How I found my Norwegian Relatives

Hafslo, Norway By G.Lanting - Own work, CC BY 3.0,

February 2018 we were all watching the Winter Olympics. Norway was collecting lots of gold medals. My husband and I had recently moved back to Washington state and I was homebound and feeling sad that I had no Norwegian relatives. 

Logo from Clipartmax

ESPN Screenshot

I had relatives, but who?

My grandma, Anna Otto Johnson, (1884-1972) and her family had moved from Norway when she was a young child. They settled in Minnesota near aunts and uncles who had arrived earlier in America. I knew that one aunt, Berte Ottesdatter Kjerringness, had married in Norway and stayed back in the old country. That contact had been lost years ago. Norway had a tradition of name changes when people moved to a new farm so how would I ever find a living person? 

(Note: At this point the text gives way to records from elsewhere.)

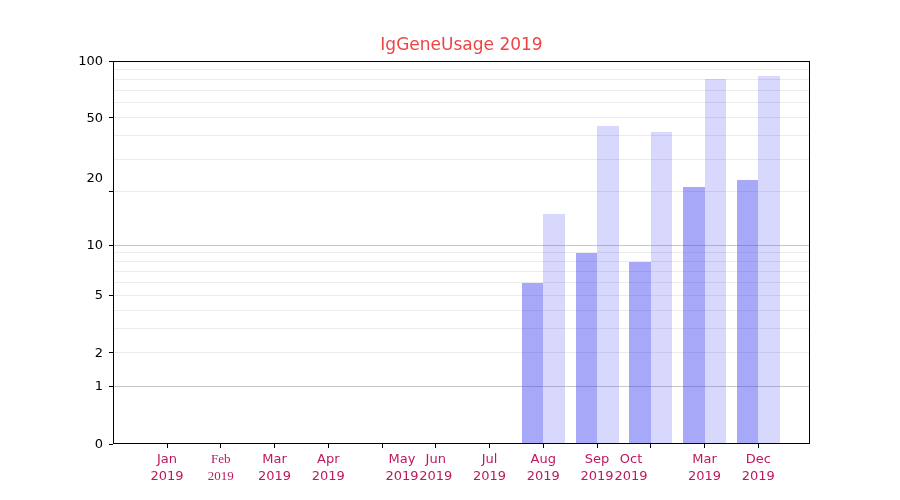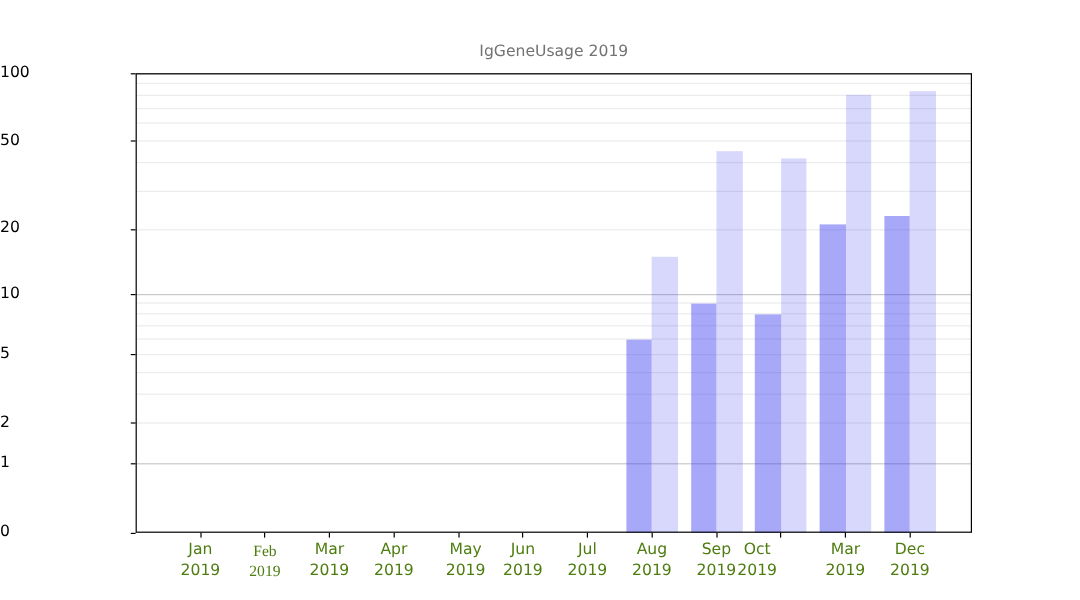--- a/index.html
+++ b/index.html
@@ -19,8 +19,8 @@
     height: 22px;
     line-height: 22px;
     text-align: center;
-    font-size: 13px;
-    color: #737373;
+    font-size: 17px;
+    color: #ef4444;
   }
   .plot-area {
     position: absolute;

Otto Family, 1895 Bird Island, Minnesota  Photo courtesy Carol Larson
Anna Otto is in front row

We had an old family tree that showed Aunt Berte’s married name and of course I went to to get the answers. (That’s what all the Ancestry ads tell you to do.) But no luck…I wasn’t sure of the spelling or what happened to her name. Next step was to put her name in Google and see what happened. (I knew that I could go to the free Norwegian Archive site and carefully trace Berte’s history through the church records if all else failed.) But I got lucky. There was a Norwegian family tree on a genealogy site called The names and dates matched. I followed the family and found the tree owner. 

Detective work!

Bing Map
Now came some more detective work to find a living person. I did a quick search on Norway Telephone information and I had a telephone number for this family tree owner. What more could I do…the 9 hour time difference would allow me to make the phone call so I did it. And I got an answer…Aamund. He spoke perfect English and yes, he recognized some of the names I was mentioning. I congratulated him that Norway had won so many golds in the Olympics and in true Norwegian style he said it was a little embarrassing that Norway had all the Golds. We exchanged email addresses and I promised to send him my family history. The best part of the story we became Facebook friends and I got to meet his father Tor on Facebook. They still lived in the same village where my grandma was born 135 years earlier.


Tor, Aamund and I exchange Facebook posts from time to time and some day I hoped we would go to Norway so we could meet. It was now November 2019. Tor posted on Facebook that his son would soon be arriving in Seattle to go to meetings at Microsoft. What??? I sent Aamund a message and he was just landing at Seatac. I told  him to wait at baggage claim and we would pick him up to take him to his hotel. We drove quickly to the airport and there he was with his colleague, Kjell. We drove them to the hotel, they checked in and we had them for the afternoon. 

Joe Mabel, CC BY 4.0 <>, via Wikimedia Commons

A meal with new-found relative

A perfect afternoon to go to Ivar’s Salmon House for a late lunch and the atmosphere of Northwest Coast Indian history. We had the best time talking and learning about each other. We then drove them through the U W Campus and some NE Seattle neighborhoods. What a day. They were exhausted so we got them back to their hotel with lots of promises that we will go to Norway and they will be our Hafslo tour guides. And now I can say I have real living Norwegian relatives.


Anna Otto Johnson with her beautiful dahlias
On the East Hill of Kent ca 1962 

PS. My grandma was Anna Otto Johnson. She was born in Hafslo in 1884. She came to America with her family in 1890 and they settled in Bird Island, Minnesota. She graduated from Bird Island H. S. in 1905 and went on to college at Normal in Moorhead, MN. where she earned a teaching degree. She married Gust Johnson (born in Sweden) in Portland in 1916. She moved to his farm on the East Hill of Kent. 

Anna and Gust Johnson August 1965

Anna and Gust had two children, Alice Marie Johnson Whitley and Karl Gust Johnson (wife Ardis). Anna was a member of Zion Lutheran Church in Kent and was a member of the Ladies Aid and the East Hill Grange for many years. Anna moved to Wesley Gardens in the late 60’s. She died in 1972 and is buried at Soos Creek Cemetery.  

Carol Whitley Larson      


  1. Thank you, Carol, for this wonderful story! I have Norwegian relatives I have yet to research. But the fun part is they were in the same part of the US as yours after they came to this country. Who knows? Maybe they knew each other!!

  2. Creative thinking and following up on your instinct to connect equals magic!